Retrieve every line from the records in which the word "transform" occurs.

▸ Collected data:
+++
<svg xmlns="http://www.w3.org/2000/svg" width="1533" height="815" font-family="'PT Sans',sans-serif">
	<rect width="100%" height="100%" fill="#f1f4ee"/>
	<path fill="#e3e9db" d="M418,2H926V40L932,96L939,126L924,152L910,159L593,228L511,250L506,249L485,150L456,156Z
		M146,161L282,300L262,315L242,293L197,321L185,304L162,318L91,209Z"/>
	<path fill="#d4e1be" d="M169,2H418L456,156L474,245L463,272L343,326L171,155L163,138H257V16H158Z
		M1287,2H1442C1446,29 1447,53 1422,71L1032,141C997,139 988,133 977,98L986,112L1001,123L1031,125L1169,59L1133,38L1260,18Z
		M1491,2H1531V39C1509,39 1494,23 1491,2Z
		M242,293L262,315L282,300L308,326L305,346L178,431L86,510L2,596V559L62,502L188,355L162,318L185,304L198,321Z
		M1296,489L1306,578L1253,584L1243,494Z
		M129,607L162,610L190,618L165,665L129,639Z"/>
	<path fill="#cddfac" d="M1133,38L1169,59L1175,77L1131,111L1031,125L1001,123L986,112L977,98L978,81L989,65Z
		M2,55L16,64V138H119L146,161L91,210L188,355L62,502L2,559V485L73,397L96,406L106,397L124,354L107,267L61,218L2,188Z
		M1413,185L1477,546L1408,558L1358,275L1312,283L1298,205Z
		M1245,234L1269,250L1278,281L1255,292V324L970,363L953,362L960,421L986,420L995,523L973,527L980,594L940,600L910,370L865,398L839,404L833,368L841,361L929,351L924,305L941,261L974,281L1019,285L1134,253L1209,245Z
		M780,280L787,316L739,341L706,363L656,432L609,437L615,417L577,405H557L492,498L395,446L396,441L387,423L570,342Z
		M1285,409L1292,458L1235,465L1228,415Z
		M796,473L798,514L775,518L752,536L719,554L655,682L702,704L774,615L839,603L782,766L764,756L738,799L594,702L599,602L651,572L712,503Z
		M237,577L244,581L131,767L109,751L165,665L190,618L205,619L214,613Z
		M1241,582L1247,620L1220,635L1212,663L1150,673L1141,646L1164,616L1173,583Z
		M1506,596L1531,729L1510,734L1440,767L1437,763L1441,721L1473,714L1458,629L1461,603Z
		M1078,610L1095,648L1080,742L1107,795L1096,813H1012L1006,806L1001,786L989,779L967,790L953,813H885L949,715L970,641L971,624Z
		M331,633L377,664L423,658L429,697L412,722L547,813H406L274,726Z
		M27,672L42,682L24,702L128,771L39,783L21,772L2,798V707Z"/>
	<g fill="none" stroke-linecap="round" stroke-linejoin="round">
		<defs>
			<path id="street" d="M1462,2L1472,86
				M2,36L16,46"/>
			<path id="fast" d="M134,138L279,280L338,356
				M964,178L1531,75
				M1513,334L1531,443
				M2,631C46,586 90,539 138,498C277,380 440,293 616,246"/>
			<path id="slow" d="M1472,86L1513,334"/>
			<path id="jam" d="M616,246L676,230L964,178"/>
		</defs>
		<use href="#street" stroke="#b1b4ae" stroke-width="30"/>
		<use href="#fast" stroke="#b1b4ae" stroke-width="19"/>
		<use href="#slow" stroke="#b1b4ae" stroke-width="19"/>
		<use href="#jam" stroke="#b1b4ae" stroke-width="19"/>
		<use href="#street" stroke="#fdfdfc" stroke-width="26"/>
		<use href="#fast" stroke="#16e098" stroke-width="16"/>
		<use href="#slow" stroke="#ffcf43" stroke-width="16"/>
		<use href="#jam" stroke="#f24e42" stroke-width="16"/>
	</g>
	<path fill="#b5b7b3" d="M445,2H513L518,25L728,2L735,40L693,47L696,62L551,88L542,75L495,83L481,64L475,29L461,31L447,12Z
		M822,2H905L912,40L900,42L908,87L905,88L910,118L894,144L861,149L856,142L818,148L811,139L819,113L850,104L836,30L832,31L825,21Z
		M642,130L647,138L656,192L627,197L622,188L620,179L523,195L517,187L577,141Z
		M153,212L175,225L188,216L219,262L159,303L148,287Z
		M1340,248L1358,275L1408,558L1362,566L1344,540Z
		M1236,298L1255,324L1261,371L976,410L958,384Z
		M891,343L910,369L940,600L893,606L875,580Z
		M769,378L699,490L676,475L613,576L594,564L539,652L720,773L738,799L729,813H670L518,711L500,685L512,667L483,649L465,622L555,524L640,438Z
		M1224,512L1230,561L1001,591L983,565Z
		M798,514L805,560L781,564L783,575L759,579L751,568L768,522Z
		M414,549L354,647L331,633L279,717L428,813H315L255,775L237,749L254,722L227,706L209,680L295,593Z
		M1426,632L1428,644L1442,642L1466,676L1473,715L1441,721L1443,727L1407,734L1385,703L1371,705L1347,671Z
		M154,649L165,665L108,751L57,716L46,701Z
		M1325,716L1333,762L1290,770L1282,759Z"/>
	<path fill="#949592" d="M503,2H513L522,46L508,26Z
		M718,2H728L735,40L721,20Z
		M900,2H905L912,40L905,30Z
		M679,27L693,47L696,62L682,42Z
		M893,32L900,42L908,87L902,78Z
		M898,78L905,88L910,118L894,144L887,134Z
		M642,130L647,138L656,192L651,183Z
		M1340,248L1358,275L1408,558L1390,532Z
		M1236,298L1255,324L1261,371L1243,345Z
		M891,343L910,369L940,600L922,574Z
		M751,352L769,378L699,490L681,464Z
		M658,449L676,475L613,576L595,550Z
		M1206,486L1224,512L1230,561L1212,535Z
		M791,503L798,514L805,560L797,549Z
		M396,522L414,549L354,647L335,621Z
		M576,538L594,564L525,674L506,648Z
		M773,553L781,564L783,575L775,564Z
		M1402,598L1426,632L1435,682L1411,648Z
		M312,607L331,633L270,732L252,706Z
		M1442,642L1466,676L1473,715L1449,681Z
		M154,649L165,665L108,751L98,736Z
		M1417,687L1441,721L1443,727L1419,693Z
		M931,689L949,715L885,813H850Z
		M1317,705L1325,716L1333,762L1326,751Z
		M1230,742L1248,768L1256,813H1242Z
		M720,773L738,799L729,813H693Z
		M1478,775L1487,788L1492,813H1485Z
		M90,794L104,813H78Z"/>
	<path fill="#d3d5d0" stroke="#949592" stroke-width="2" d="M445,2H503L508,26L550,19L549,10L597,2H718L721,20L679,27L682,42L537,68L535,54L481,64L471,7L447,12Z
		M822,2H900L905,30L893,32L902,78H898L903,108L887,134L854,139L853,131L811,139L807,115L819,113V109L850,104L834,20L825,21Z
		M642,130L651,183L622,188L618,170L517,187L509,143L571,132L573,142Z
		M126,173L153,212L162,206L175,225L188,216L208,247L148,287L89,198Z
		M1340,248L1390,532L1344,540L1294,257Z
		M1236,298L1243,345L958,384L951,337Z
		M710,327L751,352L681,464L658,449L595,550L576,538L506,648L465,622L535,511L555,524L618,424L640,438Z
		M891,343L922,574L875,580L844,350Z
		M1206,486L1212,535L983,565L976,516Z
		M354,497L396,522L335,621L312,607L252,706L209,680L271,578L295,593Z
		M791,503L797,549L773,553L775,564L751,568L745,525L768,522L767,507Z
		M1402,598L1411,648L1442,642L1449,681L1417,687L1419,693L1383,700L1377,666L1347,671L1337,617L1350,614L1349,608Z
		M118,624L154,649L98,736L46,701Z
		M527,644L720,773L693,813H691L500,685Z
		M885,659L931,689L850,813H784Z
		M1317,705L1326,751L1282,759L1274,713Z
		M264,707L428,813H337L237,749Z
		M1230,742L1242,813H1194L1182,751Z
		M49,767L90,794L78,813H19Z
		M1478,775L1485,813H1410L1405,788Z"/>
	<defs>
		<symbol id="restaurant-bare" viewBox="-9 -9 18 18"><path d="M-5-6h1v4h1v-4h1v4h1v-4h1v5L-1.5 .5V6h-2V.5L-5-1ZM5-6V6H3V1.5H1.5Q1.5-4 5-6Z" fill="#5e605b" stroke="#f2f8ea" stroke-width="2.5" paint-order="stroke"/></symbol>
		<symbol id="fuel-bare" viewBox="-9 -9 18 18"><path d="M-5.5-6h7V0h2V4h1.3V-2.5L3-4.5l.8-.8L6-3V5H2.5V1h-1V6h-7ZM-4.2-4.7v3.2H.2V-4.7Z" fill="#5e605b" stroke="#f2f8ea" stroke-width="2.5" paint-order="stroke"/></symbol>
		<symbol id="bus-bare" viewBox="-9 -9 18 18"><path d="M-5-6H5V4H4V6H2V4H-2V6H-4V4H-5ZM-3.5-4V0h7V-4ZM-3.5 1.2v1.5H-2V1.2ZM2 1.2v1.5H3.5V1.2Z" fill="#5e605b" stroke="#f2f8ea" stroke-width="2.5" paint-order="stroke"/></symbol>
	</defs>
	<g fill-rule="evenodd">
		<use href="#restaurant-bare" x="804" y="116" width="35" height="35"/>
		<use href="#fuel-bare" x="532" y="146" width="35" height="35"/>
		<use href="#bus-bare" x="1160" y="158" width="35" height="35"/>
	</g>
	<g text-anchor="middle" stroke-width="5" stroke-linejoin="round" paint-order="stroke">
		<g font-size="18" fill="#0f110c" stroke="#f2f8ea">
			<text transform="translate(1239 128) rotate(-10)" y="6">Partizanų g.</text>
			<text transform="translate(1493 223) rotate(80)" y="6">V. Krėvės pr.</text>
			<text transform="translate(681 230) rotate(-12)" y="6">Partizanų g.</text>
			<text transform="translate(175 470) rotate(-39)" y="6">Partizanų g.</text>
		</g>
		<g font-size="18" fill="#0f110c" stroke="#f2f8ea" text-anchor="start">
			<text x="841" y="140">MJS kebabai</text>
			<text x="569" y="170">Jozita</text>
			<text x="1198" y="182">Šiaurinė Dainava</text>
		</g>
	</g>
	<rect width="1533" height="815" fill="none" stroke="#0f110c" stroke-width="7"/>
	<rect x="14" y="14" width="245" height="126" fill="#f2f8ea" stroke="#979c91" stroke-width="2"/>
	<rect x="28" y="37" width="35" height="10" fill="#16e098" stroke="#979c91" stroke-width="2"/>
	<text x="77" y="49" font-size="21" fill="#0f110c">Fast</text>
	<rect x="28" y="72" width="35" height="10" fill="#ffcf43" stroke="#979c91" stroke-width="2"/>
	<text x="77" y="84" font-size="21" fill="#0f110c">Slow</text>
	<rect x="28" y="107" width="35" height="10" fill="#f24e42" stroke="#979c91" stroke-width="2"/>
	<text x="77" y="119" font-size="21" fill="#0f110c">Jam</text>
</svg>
+++
▸ FINISHED EXERCISE:
			<text transform="translate(1239 128) rotate(-10)" y="6">Partizanų g.</text>
			<text transform="translate(1493 223) rotate(80)" y="6">V. Krėvės pr.</text>
			<text transform="translate(681 230) rotate(-12)" y="6">Partizanų g.</text>
			<text transform="translate(175 470) rotate(-39)" y="6">Partizanų g.</text>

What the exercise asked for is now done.